# START OF Extract provided

# Train-Rite Bird Boy Launchers



## Friedelsheim (Nov 8, 2007)

Any thoughts good or bad on Train-Rite Bird Boy Launchers. 

I'm looking for a launcher that will be mainly used for retrieve work for NAVHDA testing.


----------



## rider (Apr 1, 2010)

used trainrite to train and have run hunt tests with them . i think the are great and work excellent. nice arc and very consistent.


----------



## Joe Martin (Feb 1, 2006)

Well made and throw a country mile. Great for launching a flyer - you just step down with your toe so you aren't off balance when the bird is launched. They do weigh more than the smaller aluminum launchers - mine are a couple of years old and have held up well. I think that the newer units are powder coated.


----------



## Joel907 (Aug 17, 2012)

Will dogtra electronics work them. 
How do they do with larg birds


----------



## Joe Dutro (Nov 20, 2007)

Yes- Dogtra or TriTronics work with the TrainRite Products.


----------



## rookie (Sep 22, 2003)

Joel
They will work with both Tri tronics and Dogtra. We have had a few people use bumper boy new system. You could throw turkeys with this launcher if needed. Big Ducks or heavy birds are not a problem!
Warren Price
Trainrite 


Joel907 said:


> Will dogtra electronics work them.
> How do they do with larg birds


----------



## BrettG (Apr 4, 2005)

Overpriced!!!!!!


----------



## rookie (Sep 22, 2003)

Brett
You get what you pay for! Our Launchers are stable on hill sides with adjustable feet and can also be staked down if needed you do not see that with others. You also have the safest most reliable Release on the market. You can adjust the length of your throws at the Launcher rather than move the Launcher to place the bird. If you go to our website you will not see all those replacement parts because we do not have warranty problems. Since we started producing launchers for the public the only repairs we have had to do were caused by equipment abuse (run over, fell off the trailer or atv, etc)! Trainrite Cords have a service life of five years and over when maintained. We have several launchers that are over ten years old and are still working with the original cords! They are made in the USA not imported and assembled here!!

Over all the difference in cost is about $125.00 considering what you are getting it is a good deal! Ask the Pros who use them daily; they can't afford lost time on failed equipment!

Warren Price

www.trainrite.net


----------



## Jim Danis (Aug 15, 2008)

My trainer uses them and has for the last year or so. I'm working with him and all the dogs at least every other week so I get to work with them also. They go through a lot of hard use and have held up great. They launch a bird a country mile. Easy to set up and use. He has never had any problems what so ever with these launchers.


----------



## BrettG (Apr 4, 2005)

I've used just about every launcher on the market and each one has its pros and cons.The only con on your launchers is price. I will stick by my opinion of the cost outweighs any benefit. PBJ budget regards!

# END OF Extract provided

> **Given instruction A**
Decide whether each statement agrees with the forum thread on Train-Rite launchers. Answer yes or no, and quote the words from the thread that decide it.
(i) The launchers weigh more than the smaller aluminum launchers.
(ii) Trainrite cords have a service life of three years.
(iii) The launchers are imported and then assembled in the USA.
> **Given instruction B**
In the forum thread on Train-Rite launchers, what is the overall difference in cost that Warren Price gives?
> **Given instruction C**
Translate this sentence from the forum thread on Train-Rite launchers into Spanish: "They go through a lot of hard use and have held up great."

# START OF Data provided

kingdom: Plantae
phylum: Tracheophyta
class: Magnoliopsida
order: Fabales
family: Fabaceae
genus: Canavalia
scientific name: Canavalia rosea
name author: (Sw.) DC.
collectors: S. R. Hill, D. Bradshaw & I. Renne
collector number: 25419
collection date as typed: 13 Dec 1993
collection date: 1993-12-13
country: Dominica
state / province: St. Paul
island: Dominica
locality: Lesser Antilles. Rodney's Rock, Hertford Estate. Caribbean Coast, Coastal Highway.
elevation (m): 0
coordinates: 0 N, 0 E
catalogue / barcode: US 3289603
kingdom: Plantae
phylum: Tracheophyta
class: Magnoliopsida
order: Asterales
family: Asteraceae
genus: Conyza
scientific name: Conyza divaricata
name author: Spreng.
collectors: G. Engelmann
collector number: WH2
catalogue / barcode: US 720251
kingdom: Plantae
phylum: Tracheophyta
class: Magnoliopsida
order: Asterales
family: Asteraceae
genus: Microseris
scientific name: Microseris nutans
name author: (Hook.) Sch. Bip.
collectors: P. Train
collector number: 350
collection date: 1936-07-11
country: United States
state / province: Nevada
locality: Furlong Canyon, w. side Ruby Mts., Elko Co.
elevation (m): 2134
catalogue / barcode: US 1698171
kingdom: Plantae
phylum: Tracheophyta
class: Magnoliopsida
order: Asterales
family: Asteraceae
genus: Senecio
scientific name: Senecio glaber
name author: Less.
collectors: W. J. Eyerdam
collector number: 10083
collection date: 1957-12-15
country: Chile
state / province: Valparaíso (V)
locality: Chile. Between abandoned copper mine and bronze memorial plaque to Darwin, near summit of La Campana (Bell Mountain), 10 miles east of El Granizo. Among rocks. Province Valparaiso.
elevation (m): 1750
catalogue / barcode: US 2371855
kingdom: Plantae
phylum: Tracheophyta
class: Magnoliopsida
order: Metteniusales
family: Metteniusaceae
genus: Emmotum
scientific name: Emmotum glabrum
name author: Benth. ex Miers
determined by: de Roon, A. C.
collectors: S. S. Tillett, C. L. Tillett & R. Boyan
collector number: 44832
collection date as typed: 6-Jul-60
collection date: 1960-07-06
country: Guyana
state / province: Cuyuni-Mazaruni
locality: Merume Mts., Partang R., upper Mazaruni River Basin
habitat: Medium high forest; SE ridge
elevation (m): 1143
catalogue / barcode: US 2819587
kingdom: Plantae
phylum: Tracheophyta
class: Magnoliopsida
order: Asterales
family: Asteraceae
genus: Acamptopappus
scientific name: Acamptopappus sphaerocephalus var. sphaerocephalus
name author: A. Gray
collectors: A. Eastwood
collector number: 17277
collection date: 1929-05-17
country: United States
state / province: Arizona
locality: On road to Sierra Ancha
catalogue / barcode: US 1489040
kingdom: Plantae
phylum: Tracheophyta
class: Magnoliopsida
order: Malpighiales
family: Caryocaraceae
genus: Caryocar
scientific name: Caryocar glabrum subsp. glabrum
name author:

# END OF Data provided

> **Correct result A**
(i) Yes: "They do weigh more than the smaller aluminum launchers"
(ii) No: "Trainrite Cords have a service life of five years and over when maintained."
(iii) No: "They are made in the USA not imported and assembled here!!"

> **Correct result B**
About $125.00.

> **Correct result C**
Reciben mucho uso intenso y han aguantado de maravilla.